Jusqu'à la dernière minute, Emmanuel Macron a fait durer le suspense. Partir ou rester au Mali ? Le choix ne faisait, à vrai dire, plus tellement de doutes, étant donné le pourrissement des relations avec la junte au pouvoir à Bamako. Mais officiellement, rien n'était tranché le 16 février, avant le dîner à l'Elysée en présence d'une vingtaine de représentants européens et africains. Le mot d'ordre de Paris : "Con-cer-ta-tion".
Promis, juré, la France ne décide pas seule. Le protocole avait prévu quatre pupitres pour annoncer le "retrait coordonné" de Barkhane au Mali d'ici à six mois, après neuf ans d'intervention au bilan mitigé. Aux côtés d'Emmanuel Macron, les chefs de l'Etat du Sénégal et du Ghana, respectivement à la tête de l'Union africaine et de la Communauté économique des Etats d'Afrique de l'Ouest, et le président du Conseil européen.
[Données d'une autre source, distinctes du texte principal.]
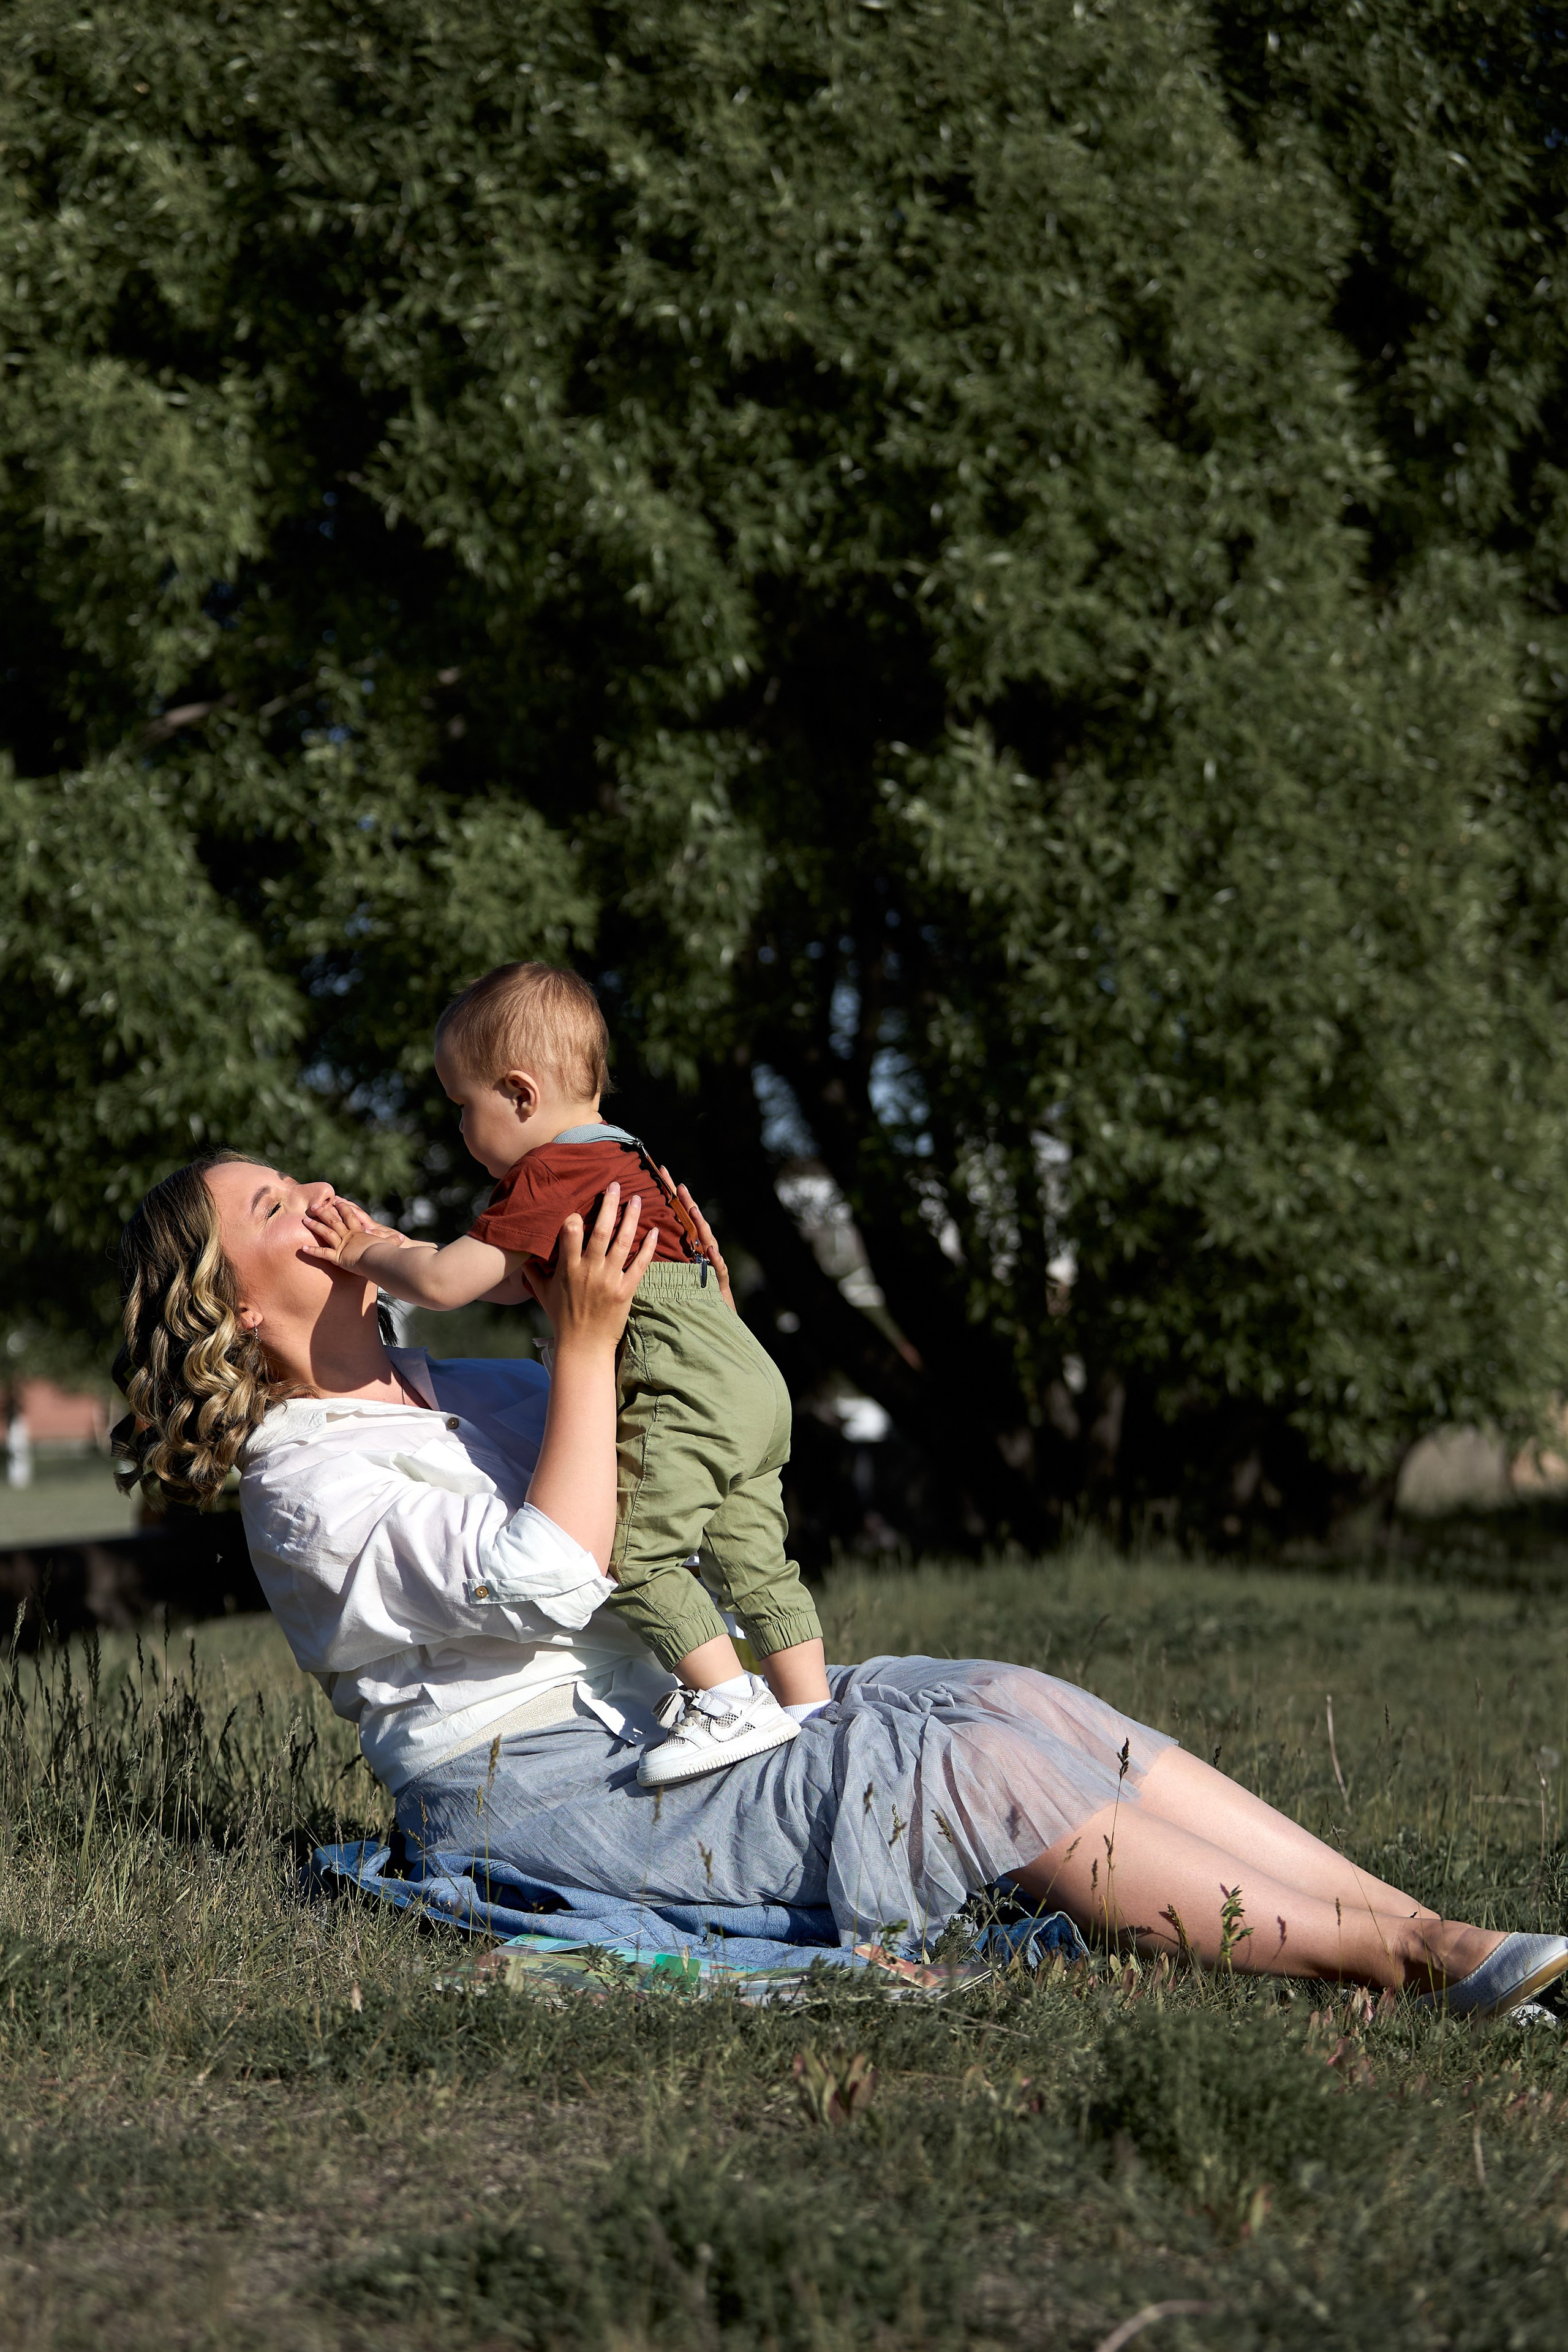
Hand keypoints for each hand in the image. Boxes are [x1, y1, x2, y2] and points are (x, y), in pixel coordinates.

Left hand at [301, 1194, 397, 1270]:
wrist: (381, 1259)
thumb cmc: (387, 1253)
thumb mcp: (389, 1245)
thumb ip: (392, 1242)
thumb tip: (401, 1239)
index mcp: (361, 1232)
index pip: (351, 1216)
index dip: (344, 1208)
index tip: (337, 1200)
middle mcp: (349, 1236)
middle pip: (334, 1220)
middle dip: (324, 1212)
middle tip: (315, 1206)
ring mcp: (343, 1245)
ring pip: (326, 1232)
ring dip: (315, 1226)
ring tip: (305, 1220)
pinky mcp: (338, 1256)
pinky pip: (323, 1253)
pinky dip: (312, 1251)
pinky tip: (303, 1248)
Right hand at [530, 1182, 657, 1351]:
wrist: (583, 1346)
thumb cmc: (562, 1319)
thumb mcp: (543, 1294)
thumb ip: (534, 1272)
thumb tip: (523, 1257)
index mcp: (568, 1268)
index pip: (570, 1233)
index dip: (575, 1216)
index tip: (581, 1204)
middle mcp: (588, 1270)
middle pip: (600, 1230)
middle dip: (608, 1205)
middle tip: (614, 1185)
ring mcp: (609, 1280)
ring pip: (622, 1242)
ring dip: (631, 1218)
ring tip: (637, 1199)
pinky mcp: (626, 1290)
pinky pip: (640, 1263)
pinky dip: (648, 1246)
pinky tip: (654, 1230)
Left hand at [661, 1172, 736, 1311]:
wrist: (708, 1325)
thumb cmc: (686, 1303)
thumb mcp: (671, 1278)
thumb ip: (658, 1258)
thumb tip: (637, 1240)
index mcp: (685, 1251)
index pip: (675, 1220)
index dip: (669, 1199)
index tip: (659, 1176)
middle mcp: (699, 1254)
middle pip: (692, 1224)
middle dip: (684, 1203)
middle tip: (676, 1183)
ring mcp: (711, 1267)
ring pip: (707, 1242)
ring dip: (700, 1226)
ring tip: (692, 1209)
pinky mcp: (720, 1283)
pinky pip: (718, 1270)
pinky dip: (715, 1260)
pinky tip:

Car l'Elysée le martèle : la "stabilisation" du Sahel est l'affaire de tout le Vieux Continent. Encore faudrait-il que les Vingt-Sept s'accordent sur la marche à suivre. "Il y a des divisions claires entre les Etats membres sur la nature de l'engagement au Sahel, constate Volker Hauck, chercheur au think tank European Centre for Development Policy Management, basé aux Pays-Bas. Le gros éléphant dans la pièce, c'est la divergence entre la France et l'Allemagne."
"En Allemagne, ce sont les députés qui décident, c'est un modèle complètement différent de celui de la France", tranche un haut gradé français. Mais ce n'est pas tout. A Berlin, on critique depuis des années l'approche trop sécuritaire du voisin d'outre-Rhin. Alors quand émerge, à Paris, il y a deux ans, l'idée d'une alliance de forces spéciales européennes, les Allemands passent leur tour.
"La France a fait un énorme lobbying"
Qu'importe, l'opération Takuba est officialisée en mars 2020. L'annonce tombe à pic, à dix mois d'une présidence française de l'Union européenne placée sous le signe de "l'Europe puissance". "C'est un laboratoire en matière de défense européenne, se félicitait, il y a encore quelques semaines, un colonel tricolore. Nous avons une coalition de volontaires qui estiment que la sécurité de l'Europe se joue au Sahel. Cette solidarité stratégique est un tournant majeur."
Mais convaincre les Etats n'a pas été une mince affaire. "La France a fait un énorme lobbying", raconte Andrew Lebovich, chercheur au Conseil européen des relations extérieures. L'Estonie, parmi les premiers à répondre, surprend. Certains y voient un remerciement pour l'unité française déployée sur son territoire dans le cadre de l'Otan. "Bien sûr, on s'aide", reconnaît un militaire. Pour d'autres armées, tout juste rentrées de la guerre en Afghanistan, Takuba offre l'occasion de maintenir leurs forces spéciales à niveau. Une dizaine de pays adhèrent finalement.
Mais l'affaire tourne court fin janvier, lorsque Bamako, en pleine brouille avec la France, somme le contingent danois de Takuba de quitter le Mali sur-le-champ, au motif que les autorités n'ont pas donné leur accord à ce déploiement. L'épisode, suivi de l'expulsion de l'ambassadeur de France à Bamako, précipite la sortie de Barkhane. Et la dissolution, de fait, de Takuba. Mais Emmanuel Macron l'assure : dans le cadre du nouveau dispositif sécuritaire au Sahel, des Européens seront "repositionnés" au Niger. Combien de pays participeront ? Difficile de le savoir. Surtout, ces Etats devront à nouveau présenter leur projet d'engagement à leurs Parlement nationaux pour approbation.
Au-delà de cette task force, les Vingt-Sept sont encore loin de parler d'une seule voix au Sahel. L'Espagne et l'Allemagne, toutes deux très impliquées dans la mission européenne de formation de l'armée malienne (EUTM) et dans l'opération de maintien de la paix de l'ONU, plaident plutôt, en coulisse, pour le maintien de cette présence.
"L'Espagne ne regarde le Mali que sous l'angle migratoire", persifle une diplomate française. "Quant à l'Allemagne, elle a bien l'intention de garder son libre arbitre et voit le risque de perdre sa réputation en se montrant trop proche des Français", précise l'analyste Volker Hauck. Mais l'attitude jusqu'au-boutiste de la junte malienne, qui a annoncé le 18 février ne laisser aucun délai à Barkhane pour s'en aller, pourrait finir par susciter l'union sacrée à Bruxelles.